[start Data lines]
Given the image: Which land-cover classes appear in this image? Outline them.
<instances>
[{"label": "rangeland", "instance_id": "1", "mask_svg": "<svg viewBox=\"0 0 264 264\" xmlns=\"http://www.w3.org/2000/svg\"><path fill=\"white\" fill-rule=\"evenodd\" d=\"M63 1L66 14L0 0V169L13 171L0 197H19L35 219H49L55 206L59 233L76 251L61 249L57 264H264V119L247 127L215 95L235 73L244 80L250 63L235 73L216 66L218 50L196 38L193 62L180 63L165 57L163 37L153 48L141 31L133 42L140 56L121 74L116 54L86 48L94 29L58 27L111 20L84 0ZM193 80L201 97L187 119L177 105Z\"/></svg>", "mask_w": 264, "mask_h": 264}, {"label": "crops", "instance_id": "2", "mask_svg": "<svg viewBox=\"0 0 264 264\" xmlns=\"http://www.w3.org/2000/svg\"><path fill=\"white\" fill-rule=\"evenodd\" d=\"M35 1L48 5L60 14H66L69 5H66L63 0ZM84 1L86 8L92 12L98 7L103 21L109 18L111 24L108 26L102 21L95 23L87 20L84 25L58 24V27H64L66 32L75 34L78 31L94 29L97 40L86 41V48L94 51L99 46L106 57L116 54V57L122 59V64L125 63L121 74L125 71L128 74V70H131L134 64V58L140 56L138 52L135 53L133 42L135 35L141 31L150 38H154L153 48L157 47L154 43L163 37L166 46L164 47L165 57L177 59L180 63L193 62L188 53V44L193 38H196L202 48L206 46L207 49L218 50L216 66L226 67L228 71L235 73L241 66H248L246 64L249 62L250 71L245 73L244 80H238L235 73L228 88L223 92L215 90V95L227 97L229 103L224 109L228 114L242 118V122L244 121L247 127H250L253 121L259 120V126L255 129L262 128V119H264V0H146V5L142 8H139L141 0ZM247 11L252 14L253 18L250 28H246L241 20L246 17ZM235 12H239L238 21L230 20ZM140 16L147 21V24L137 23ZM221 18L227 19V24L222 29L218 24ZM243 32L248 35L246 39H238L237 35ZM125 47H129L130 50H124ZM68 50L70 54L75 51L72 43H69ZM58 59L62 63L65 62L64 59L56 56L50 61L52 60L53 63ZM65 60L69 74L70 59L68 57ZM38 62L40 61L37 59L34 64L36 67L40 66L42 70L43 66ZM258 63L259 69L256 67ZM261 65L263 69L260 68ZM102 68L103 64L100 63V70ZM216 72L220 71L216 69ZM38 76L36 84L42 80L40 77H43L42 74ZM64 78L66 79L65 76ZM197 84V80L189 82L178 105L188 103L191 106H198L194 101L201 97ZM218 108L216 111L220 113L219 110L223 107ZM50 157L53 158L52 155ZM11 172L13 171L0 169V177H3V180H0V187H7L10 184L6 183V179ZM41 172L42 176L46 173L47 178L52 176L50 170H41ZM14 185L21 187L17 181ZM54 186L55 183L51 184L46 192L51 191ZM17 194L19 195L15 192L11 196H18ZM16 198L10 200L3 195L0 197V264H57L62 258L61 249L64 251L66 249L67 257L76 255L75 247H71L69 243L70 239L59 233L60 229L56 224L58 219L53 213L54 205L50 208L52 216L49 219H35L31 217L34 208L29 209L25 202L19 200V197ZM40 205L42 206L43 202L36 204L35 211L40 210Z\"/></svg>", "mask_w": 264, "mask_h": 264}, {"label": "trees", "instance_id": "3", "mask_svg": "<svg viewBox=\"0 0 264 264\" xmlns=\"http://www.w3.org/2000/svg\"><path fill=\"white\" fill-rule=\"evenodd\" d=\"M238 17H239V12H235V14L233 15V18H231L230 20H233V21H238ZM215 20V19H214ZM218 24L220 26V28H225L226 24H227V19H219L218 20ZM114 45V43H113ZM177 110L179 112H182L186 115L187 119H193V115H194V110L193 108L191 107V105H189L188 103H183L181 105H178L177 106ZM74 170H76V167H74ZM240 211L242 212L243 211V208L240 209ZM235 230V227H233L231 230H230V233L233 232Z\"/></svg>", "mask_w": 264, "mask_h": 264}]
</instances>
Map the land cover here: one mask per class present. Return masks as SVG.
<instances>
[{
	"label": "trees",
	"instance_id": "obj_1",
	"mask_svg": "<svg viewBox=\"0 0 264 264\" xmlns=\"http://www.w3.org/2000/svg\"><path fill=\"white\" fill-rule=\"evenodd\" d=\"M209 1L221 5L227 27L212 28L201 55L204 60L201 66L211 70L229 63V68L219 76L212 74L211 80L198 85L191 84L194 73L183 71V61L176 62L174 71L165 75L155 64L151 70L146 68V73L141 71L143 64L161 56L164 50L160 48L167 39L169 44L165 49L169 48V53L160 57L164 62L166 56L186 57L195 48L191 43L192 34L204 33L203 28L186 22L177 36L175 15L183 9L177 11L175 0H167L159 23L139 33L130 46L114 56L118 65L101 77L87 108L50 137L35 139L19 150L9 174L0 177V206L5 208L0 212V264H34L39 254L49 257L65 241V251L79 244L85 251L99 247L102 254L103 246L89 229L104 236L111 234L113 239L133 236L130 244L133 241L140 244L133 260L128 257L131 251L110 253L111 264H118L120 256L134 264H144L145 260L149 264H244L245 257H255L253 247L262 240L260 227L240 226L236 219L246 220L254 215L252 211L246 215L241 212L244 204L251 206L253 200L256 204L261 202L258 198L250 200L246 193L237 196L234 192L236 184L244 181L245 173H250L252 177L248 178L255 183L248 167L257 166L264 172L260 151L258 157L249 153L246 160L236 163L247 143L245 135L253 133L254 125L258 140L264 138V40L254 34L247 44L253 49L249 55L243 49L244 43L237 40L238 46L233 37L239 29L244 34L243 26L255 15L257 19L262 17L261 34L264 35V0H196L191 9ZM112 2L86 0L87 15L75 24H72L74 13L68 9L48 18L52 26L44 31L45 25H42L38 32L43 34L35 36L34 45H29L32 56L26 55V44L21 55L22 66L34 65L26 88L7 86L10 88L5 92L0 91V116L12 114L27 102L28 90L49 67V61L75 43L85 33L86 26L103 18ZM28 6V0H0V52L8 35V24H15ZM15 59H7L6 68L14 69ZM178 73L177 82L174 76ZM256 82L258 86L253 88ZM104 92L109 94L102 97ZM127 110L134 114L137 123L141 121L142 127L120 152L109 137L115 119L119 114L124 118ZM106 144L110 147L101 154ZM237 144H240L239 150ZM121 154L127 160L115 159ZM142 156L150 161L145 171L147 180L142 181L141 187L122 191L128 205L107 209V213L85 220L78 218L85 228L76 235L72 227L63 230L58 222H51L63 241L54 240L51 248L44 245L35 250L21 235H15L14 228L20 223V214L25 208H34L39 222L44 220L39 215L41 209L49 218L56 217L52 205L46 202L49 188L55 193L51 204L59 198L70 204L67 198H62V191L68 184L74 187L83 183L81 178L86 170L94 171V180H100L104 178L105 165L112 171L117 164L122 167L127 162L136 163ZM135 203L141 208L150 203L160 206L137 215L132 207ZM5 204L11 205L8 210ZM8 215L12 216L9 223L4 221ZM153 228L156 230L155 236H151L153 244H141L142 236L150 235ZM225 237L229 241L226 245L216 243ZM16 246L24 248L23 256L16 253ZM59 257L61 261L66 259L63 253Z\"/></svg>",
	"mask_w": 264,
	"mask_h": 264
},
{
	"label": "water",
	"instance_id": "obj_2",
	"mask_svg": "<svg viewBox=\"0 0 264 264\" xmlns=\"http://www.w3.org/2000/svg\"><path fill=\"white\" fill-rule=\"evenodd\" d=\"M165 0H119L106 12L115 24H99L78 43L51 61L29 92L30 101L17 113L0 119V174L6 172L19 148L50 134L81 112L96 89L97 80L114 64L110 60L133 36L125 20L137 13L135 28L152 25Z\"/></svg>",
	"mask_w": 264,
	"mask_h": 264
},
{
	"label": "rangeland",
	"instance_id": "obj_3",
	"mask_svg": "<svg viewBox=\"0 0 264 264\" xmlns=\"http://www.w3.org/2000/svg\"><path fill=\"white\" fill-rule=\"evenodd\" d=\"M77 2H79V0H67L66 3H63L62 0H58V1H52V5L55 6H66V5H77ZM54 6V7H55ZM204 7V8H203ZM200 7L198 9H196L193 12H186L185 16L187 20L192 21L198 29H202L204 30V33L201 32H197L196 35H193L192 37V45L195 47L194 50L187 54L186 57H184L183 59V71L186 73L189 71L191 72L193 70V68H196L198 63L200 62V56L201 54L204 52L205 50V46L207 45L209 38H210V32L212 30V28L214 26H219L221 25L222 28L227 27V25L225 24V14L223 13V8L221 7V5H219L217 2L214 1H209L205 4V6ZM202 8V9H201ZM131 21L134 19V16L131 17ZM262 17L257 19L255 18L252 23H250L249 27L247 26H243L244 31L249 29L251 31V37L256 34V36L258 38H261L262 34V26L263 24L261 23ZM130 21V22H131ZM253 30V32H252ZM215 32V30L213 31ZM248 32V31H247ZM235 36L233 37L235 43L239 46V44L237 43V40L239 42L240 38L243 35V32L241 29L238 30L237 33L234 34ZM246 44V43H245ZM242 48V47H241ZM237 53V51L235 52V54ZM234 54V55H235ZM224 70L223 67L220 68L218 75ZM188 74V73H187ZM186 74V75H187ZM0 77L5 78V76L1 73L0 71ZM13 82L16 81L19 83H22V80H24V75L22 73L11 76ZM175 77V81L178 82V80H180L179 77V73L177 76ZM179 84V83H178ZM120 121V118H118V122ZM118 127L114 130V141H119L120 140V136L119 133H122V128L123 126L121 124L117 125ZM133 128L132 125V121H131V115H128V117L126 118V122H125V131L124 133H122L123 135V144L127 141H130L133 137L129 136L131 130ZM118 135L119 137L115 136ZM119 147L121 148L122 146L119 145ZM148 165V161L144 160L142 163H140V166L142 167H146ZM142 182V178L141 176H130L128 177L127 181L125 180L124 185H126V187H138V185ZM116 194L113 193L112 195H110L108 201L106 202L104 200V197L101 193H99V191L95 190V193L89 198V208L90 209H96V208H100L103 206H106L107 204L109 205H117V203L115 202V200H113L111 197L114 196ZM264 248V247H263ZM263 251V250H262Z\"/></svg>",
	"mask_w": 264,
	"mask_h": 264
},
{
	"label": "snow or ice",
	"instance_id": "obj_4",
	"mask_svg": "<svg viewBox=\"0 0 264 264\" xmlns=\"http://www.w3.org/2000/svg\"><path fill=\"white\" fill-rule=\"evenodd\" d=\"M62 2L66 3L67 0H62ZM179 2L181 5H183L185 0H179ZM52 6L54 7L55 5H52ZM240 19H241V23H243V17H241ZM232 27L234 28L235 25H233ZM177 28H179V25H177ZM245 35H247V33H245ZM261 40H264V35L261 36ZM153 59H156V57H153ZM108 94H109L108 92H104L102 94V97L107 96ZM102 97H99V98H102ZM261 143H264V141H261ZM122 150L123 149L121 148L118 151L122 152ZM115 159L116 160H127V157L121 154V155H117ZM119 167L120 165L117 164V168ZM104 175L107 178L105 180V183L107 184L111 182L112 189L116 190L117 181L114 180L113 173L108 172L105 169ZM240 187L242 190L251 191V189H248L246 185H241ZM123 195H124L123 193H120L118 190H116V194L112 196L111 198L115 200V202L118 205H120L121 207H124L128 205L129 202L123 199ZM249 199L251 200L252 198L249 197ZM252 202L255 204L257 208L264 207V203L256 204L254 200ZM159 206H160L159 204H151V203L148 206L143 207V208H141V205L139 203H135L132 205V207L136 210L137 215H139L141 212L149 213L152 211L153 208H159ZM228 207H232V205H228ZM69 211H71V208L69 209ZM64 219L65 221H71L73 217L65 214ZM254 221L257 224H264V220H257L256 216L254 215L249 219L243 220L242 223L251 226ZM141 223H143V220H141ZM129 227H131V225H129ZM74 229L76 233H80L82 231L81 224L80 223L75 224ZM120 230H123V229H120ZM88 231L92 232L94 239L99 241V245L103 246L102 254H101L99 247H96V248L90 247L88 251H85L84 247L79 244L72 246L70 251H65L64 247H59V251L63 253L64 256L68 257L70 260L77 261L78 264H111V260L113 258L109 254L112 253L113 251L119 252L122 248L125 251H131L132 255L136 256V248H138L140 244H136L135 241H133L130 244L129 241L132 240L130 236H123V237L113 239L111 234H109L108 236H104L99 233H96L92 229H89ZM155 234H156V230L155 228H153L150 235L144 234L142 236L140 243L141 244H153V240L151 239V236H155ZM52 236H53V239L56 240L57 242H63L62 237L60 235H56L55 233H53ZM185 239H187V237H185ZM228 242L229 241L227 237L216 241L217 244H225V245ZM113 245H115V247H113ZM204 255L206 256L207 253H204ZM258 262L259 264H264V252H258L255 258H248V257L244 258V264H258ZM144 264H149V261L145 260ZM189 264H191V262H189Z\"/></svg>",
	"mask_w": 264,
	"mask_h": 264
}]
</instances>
[end Data lines]
Objective:
Pull out every line of the material above that contains the string "cover". Case counts.

Correct answer:
Given the image: Which land-cover classes appear in this image? Outline them.
Map the land cover here: one mask per class present. Return masks as SVG.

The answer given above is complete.